In older sources, and still often in trade and scientific contexts, chickens as a species are described as common fowl or domestic fowl. As of 2023, the global chicken population exceeds 26.5 billion, with more than 50 billion birds produced annually for consumption. Chickens are primarily kept for their meat and eggs, though they are also kept as pets. Whole chickens tend to be sold trussed (tied with string) – remove this and pull the legs gently away from the body to ensure even cooking. It’s often considerably cheaper to buy a whole chicken and joint it yourself, than to buy ready-prepared breasts and leg joints. Budget, ethics and taste all come into the equation but what almost all chefs, cooks and food writers agree on is that a good-quality, free-range bird is vastly superior in flavour to a cheap factory-farmed bird.

Farming

To add chicken to a word list please sign up or log in. Chickens have been featured in art in farmyard scenes such as Adriaen van Utrecht’s 1646 Turkeys and Chickens and Walter Osborne’s 1885 Feeding the Chickens.

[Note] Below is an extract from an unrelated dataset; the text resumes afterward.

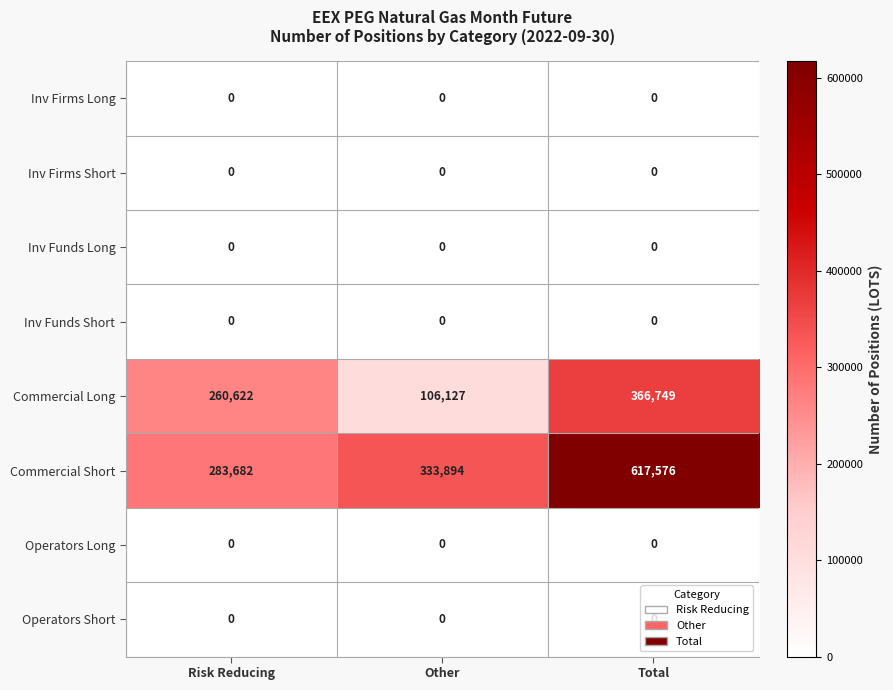

How many data points in Commercial Long are less than 260622?

1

The pseudo-riddle “Why did the chicken cross the road?” dates to 1847, or earlier.

Phoenicians spread chickens along the Mediterranean coasts as far as Iberia. These chickens may have been introduced during pre-Columbian times to South America via Polynesian seafarers, but this is disputed. Skeletons of birds in the Gallus genus were used as grave goods at the site, confirming domestication. Genomic studies estimated that the chicken was domesticated 8,000 years ago in Southeast Asia and spread to China and India 2,000 to 3,000 years later.

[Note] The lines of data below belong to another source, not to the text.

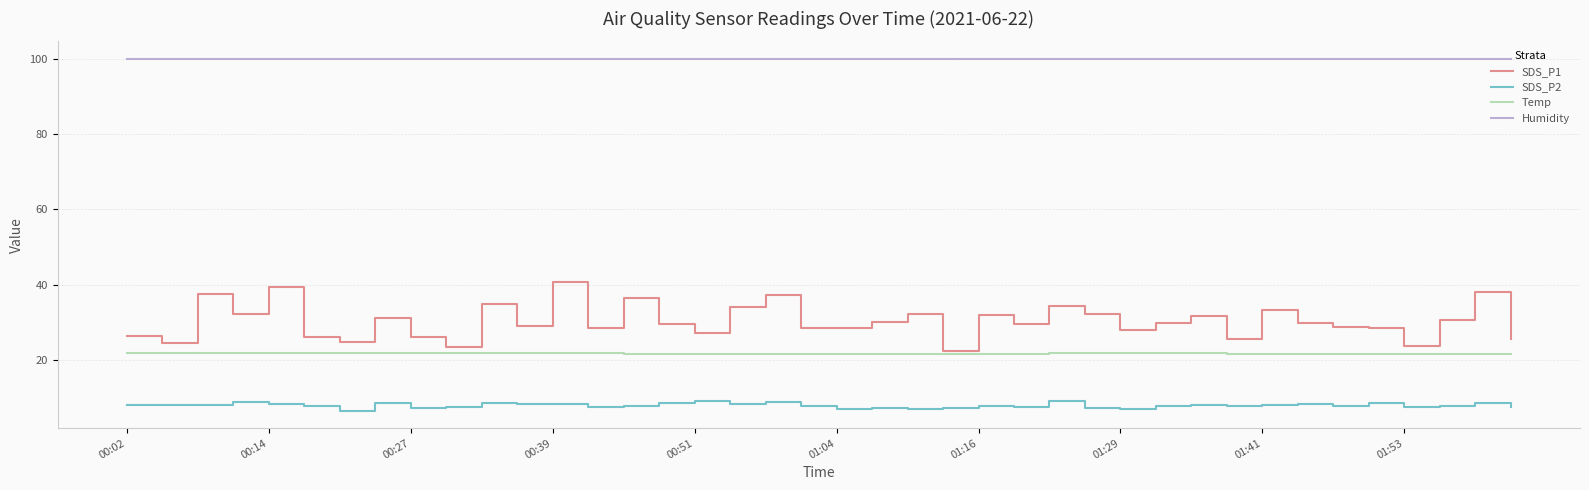

Which series has the widest spread of values?

SDS_P1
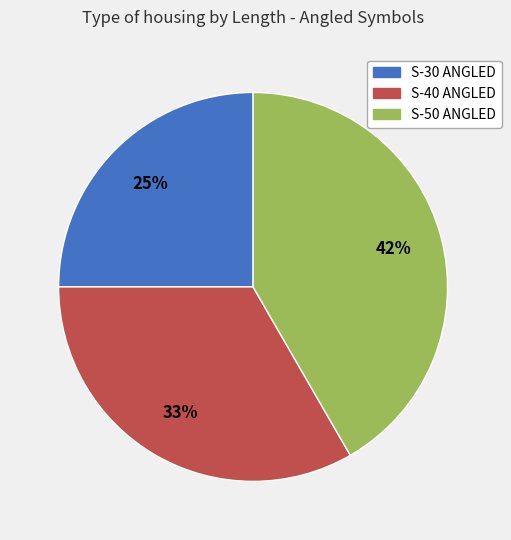

Count the number of slices in the pie.

3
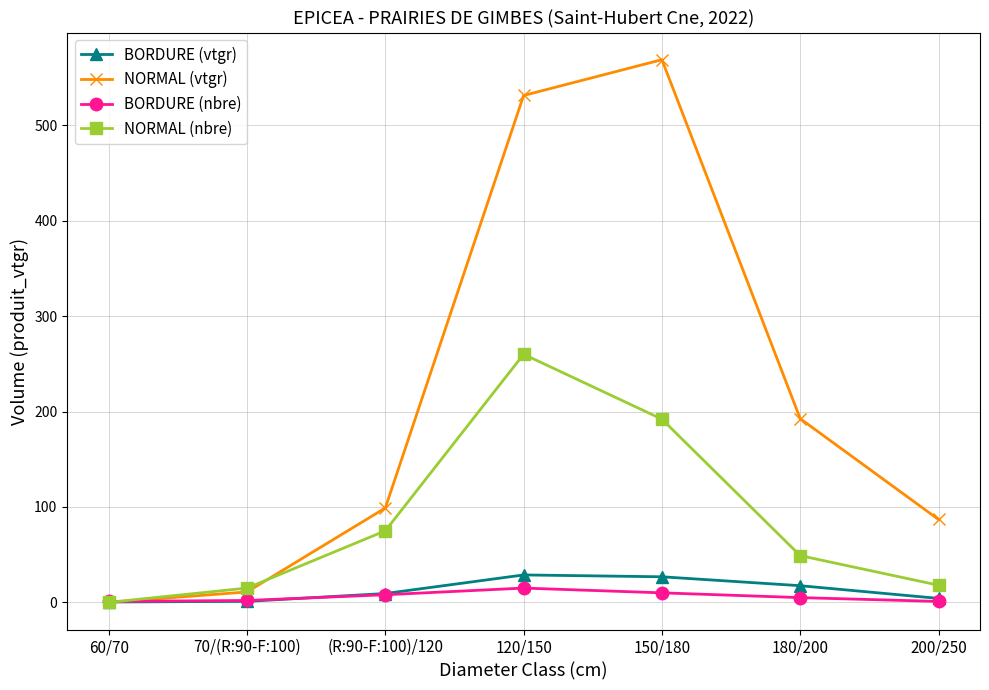

At which category is the sum across all series the highest?

120/150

At about six months, males produce viable sperm, and females produce viable eggs. The chicken is a sacred animal in many cultures and deeply embedded in belief systems and religious practices.Roosters are sometimes used for divination, a practice called alectryomancy. In 2006, scientists researching the ancestry of birds switched on a chicken recessive gene, talpid2, and found that the embryo jaws initiated formation of teeth, like those found in ancient bird fossils. In the process of domestication, chickens were apparently kept initially for cockfighting, and only later used for food.

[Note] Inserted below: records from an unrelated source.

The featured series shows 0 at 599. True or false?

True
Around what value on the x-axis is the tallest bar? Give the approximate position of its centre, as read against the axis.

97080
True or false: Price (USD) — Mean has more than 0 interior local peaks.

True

More than 50 billion chickens are reared annually as a source of meat and eggs. These domesticated chickens spread across Southeast and South Asia where they interbred with local wild species of junglefowl, forming genetically and geographically distinct groups. It is estimated that chickens share between 71 and 79% of their genome with red junglefowl. Domesticated chickens freely interbreed with populations of red junglefowl. Strongly inbred Langshan chickens display obvious inbreeding depression in reproduction, particularly for traits such as age when the first egg is laid and egg number.

Other poultry

Many people obtain chickens for their egg production but often name them and treat them as any other pet like cats or dogs. Genetic sequencing of chicken bones from archaeological sites in Europe revealed that in the High Middle Ages chickens became less aggressive and began to lay eggs earlier in the breeding season. During the Hellenistic period (4th–2nd centuries BC), in the southern Levant, chickens began to be widely domesticated for food. Analysis of the most popular commercial breed shows that the White Leghorn breed possesses a mosaic of divergent ancestries inherited from different subspecies of red junglefowl.

Egg laying is stimulated by the long stretches of daylight that occur during the warmer months; however, artificial lights placed in chicken coops can trigger a hen’s egg laying response throughout the year. Males (called cocks or roosters) and females (hens) are known for their fleshy combs, lobed wattles hanging below the bill, and high-arched tails. Although many taxonomists and ornithologists consider it as a domesticated form of the wild red jungle fowl, some classify it as a subspecies of the red jungle fowl (i.e., G. gallus domesticus), whereas others, including the U.S. Despite the chicken’s close relationship with the red jungle fowl, there is evidence that the gray jungle fowl (G. sonneratii) of southern India and other jungle fowl species, also members of Gallus, may have contributed to the bird’s ancestry.